I put my coat on the rack. I trode into the kitchen, and opened the fridge. There were... a full loaf of bread, a jar of pickles, and some tonic, surely paired by my dad with gin. I took some pickles, and crunched on them, feeling the coldness of it burn my teeth, the sourness tease my tounge. I opened some curtains. Make it look like someone lives here. I used to. My parents used to. I think.

I took the trash out, even though nothing except some plastic cups were in it. Out back, in the alley, is where John Daley first kissed me. I smiled. That was when I was on a school break. I guess it was kinda wierd to the kids on the block to have me be gone, get tall, narrow, muscular.

Some were fascinated by my "Dedication", Iike moths are just begging to know if fire is edible, they tried to corrispond with me during the year. John was one. He was pretty cute. I wonder if he still is... then I remembered the undread messsages, wieghing down my pocket like a rock. 

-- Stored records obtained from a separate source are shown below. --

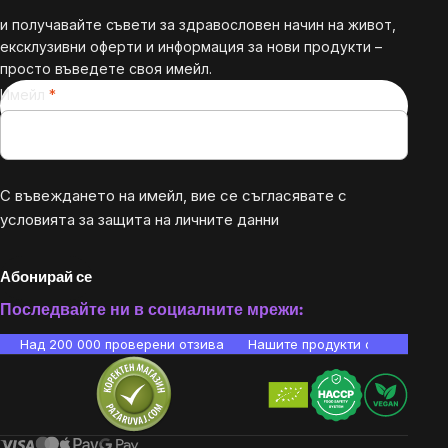
и получавайте съвети за здравословен начин на живот,
ексклузивни оферти и информация за нови продукти –
просто въведете своя имейл.
Имейл
С въвеждането на имейл, вие се съгласявате с
условията за защита на личните данни
Абонирай се
Последвайте ни в социалните мрежи:
Над 200 000 проверени отзива
Нашите продукти са лаборато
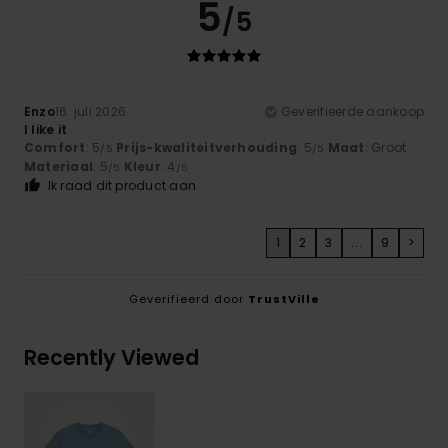
5
/5
Enzo
16. juli 2026
Geverifieerde aankoop
I like it
Comfort
: 5
Prijs-kwaliteitverhouding
: 5
Maat
: Groot
/5
/5
Materiaal
: 5
Kleur
: 4
/5
/5
Ik raad dit product aan
1
2
3
...
9
>
Geverifieerd door
TrustVille
Recently Viewed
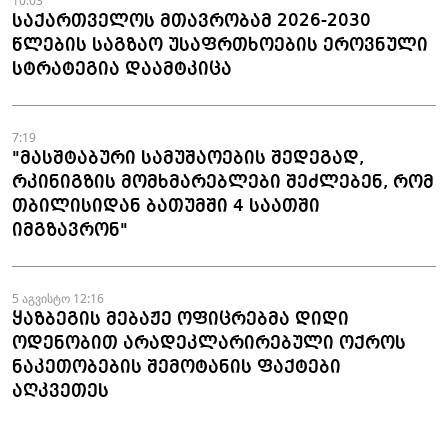
10:03
საქართველოს მთავრობამ 2026-2030
წლების საგზაო უსაფრთხოების ეროვნული
სტრატეგია დაამტკიცა
7:19
"მასშტაბური სამუშაოების შედეგად,
რკინიგზის მომხმარებლები შეძლებენ, რომ
თბილისიდან ბათუმში 4 საათში
იმგზავრონ"
5 აგვისტო 12:16
ყაზბეგის მებაჟე ოფიცრებმა დიდი
ოდენობით არადეკლარირებული ოქროს
ნაკეთობების შემოტანის ფაქტები
აღკვეთეს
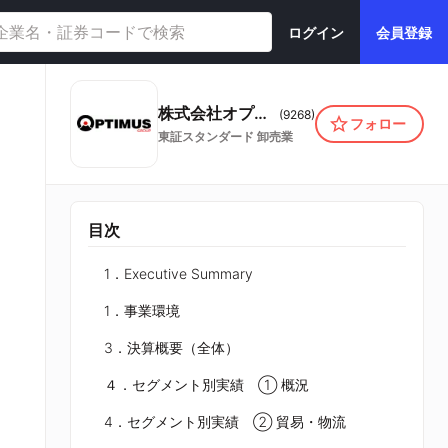
ログイン
会員登録
株式会社オプティマスグループ
(
9268
)
フォロー
東証スタンダード
卸売業
目次
1．Executive Summary
1．事業環境
3．決算概要（全体）
４．セグメント別実績 ① 概況
4．セグメント別実績 ② 貿易・物流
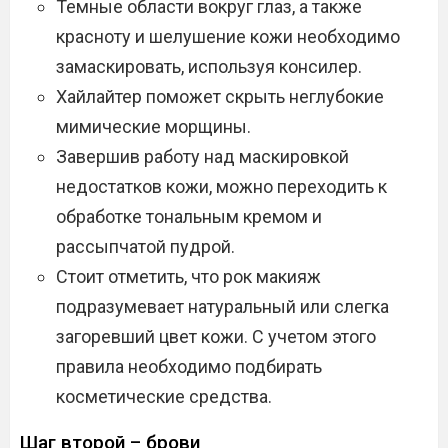
Темные области вокруг глаз, а также
красноту и шелушение кожи необходимо
замаскировать, используя консилер.
Хайлайтер поможет скрыть неглубокие
мимические морщины.
Завершив работу над маскировкой
недостатков кожи, можно переходить к
обработке тональным кремом и
рассыпчатой пудрой.
Стоит отметить, что рок макияж
подразумевает натуральный или слегка
загоревший цвет кожи. С учетом этого
правила необходимо подбирать
косметические средства.
Шаг второй – брови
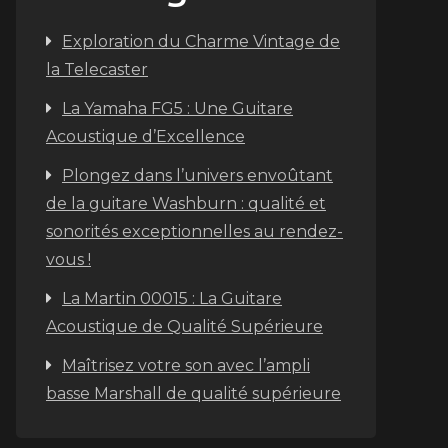
triques
Exploration du Charme Vintage de
la Telecaster
La Yamaha FG5 : Une Guitare
Acoustique d’Excellence
Plongez dans l’univers envoûtant
de la guitare Washburn : qualité et
sonorités exceptionnelles au rendez-
vous !
La Martin 00015 : La Guitare
Acoustique de Qualité Supérieure
Maîtrisez votre son avec l’ampli
basse Marshall de qualité supérieure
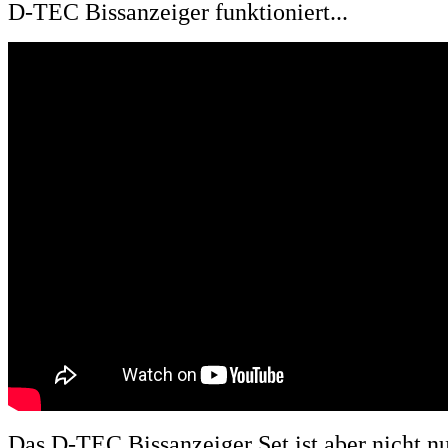
D-TEC Bissanzeiger funktioniert...
Das D-TEC Bissanzeiger Set ist aber nicht nu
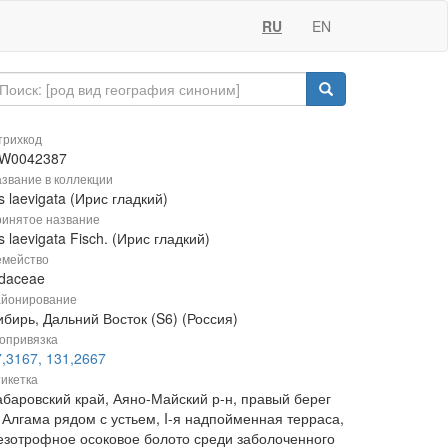
RU
EN
рихкод
W0042387
звание в коллекции
is laevigata (Ирис гладкий)
инятое название
is laevigata Fisch. (Ирис гладкий)
мейство
idaceae
йонирование
бирь, Дальний Восток (S6) (Россия)
опривязка
7,3167, 131,2667
икетка
абаровский край, Аяно-Майский р-н, правый берег
. Алгама рядом с устьем, I-я надпойменная терраса,
езотрофное осоковое болото среди заболоченного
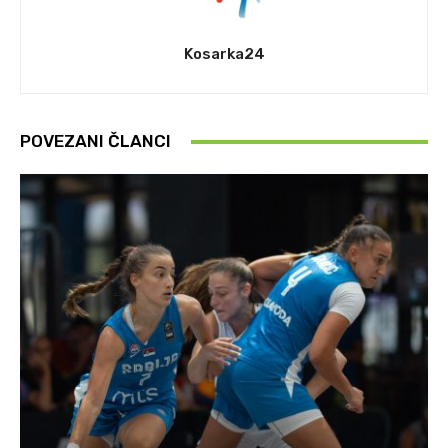
Kosarka24
POVEZANI ČLANCI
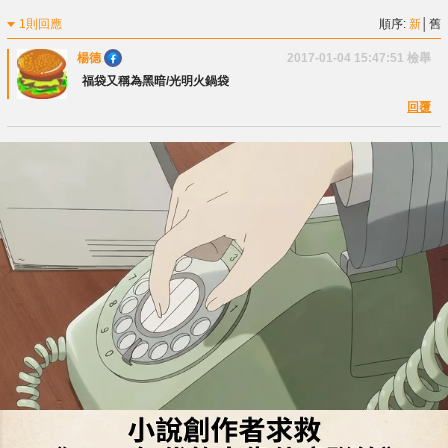
1則回應
順序:
新
│
舊
楊德
2017-01-04 15:47:51
檢舉
福袋又稱為黑暗/光明火鍋袋
回覆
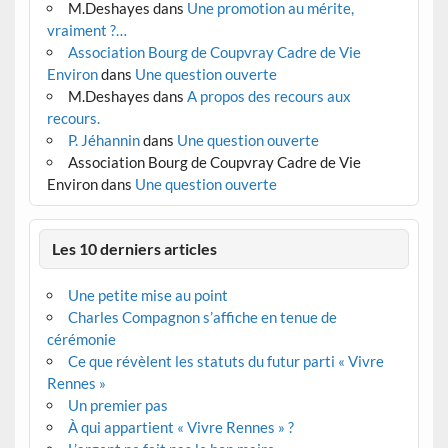
M.Deshayes
dans
Une promotion au mérite,
vraiment ?…
Association Bourg de Coupvray Cadre de Vie
Environ
dans
Une question ouverte
M.Deshayes
dans
A propos des recours aux
recours.
P. Jéhannin
dans
Une question ouverte
Association Bourg de Coupvray Cadre de Vie
Environ
dans
Une question ouverte
Les 10 derniers articles
Une petite mise au point
Charles Compagnon s’affiche en tenue de
cérémonie
Ce que révèlent les statuts du futur parti « Vivre
Rennes »
Un premier pas
À qui appartient « Vivre Rennes » ?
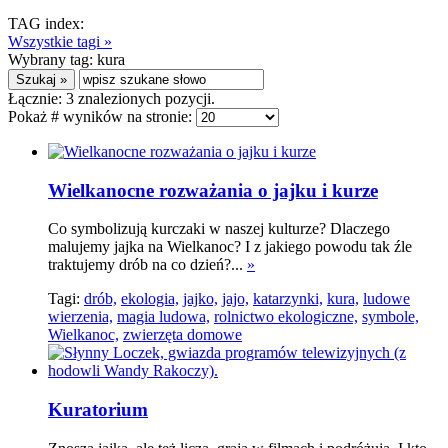
TAG index:
Wszystkie tagi »
Wybrany tag:
kura
Łącznie:
3
znalezionych pozycji.
Pokaż # wyników na stronie:
Wielkanocne rozważania o jajku i kurze
Co symbolizują kurczaki w naszej kulturze? Dlaczego
malujemy jajka na Wielkanoc? I z jakiego powodu tak źle
traktujemy drób na co dzień?...
»
Tagi:
drób,
ekologia,
jajko,
jajo,
katarzynki,
kura,
ludowe
wierzenia,
magia ludowa,
rolnictwo ekologiczne,
symbole,
Wielkanoc,
zwierzęta domowe
Kuratorium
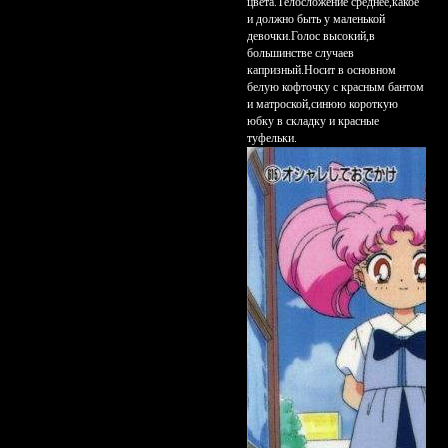
цвета.Телосложение среднее,какое
и должно быть у маленькой
девочки.Голос высокий,в
большинстве случаев
капризный.Носит в основном
белую кофточку с красным бантом
и матроской,синюю короткую
юбку в складку и красные
туфельки.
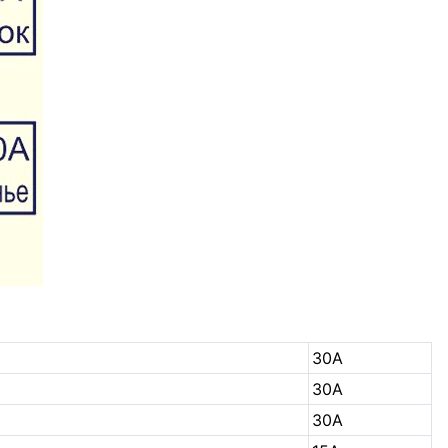
30А
30А
30А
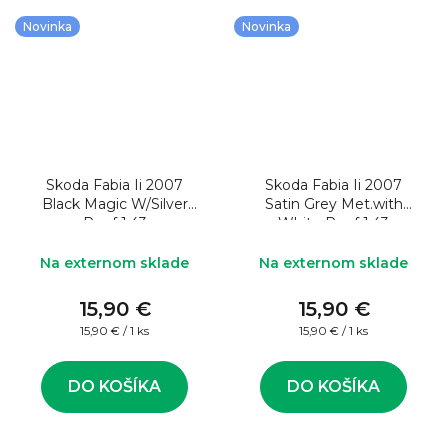
Novinka
Novinka
Skoda Fabia Ii 2007
Skoda Fabia Ii 2007
Black Magic W/Silver
Satin Grey Met.with
Roof 1:43
White Roof 1:43
Na externom sklade
Na externom sklade
15,90 €
15,90 €
Jednotková
Jednotková
15,90 € / 1 ks
15,90 € / 1 ks
cena:
cena:
DO KOŠÍKA
DO KOŠÍKA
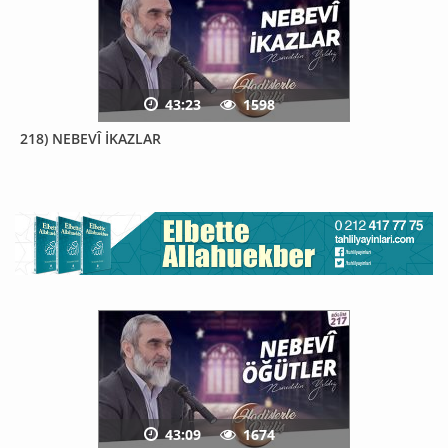
43:23
1598
218) NEBEVÎ İKAZLAR
43:09
1674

I walked inside, choosing to ignore them. I went upstairs, feeling the abandonedness of the floral wallpaper screaming at me, begging me to stay with it, asking why everyone leaves it. I feel like telling it that this hasn't been my home since I was ten. That they can blame my parents for that. But then I'd be talking to wallpaper. I finally walked into my cringingly white room. The white bed, made as if from a 5 star hotel. The white dresser, who's sole obect to bear was a vase full of wilting white roses. The empty white closet. The small white rug, and flowy white curtains. The only color radiating from this room was the so-pale-it's-practically-off-white pink walls, and the deep dark brown floorboards. I threw my bag on the bed, and flung the curtains open, revealing the street, so full of life and color, and decided I couldn't, just can't, deal with this anymore.

I ran to grab my coat, flung it on. I ran out the front door, and the pouring rain attacking my hair with heavyness, as if to show it, it show me, you can't escape everything.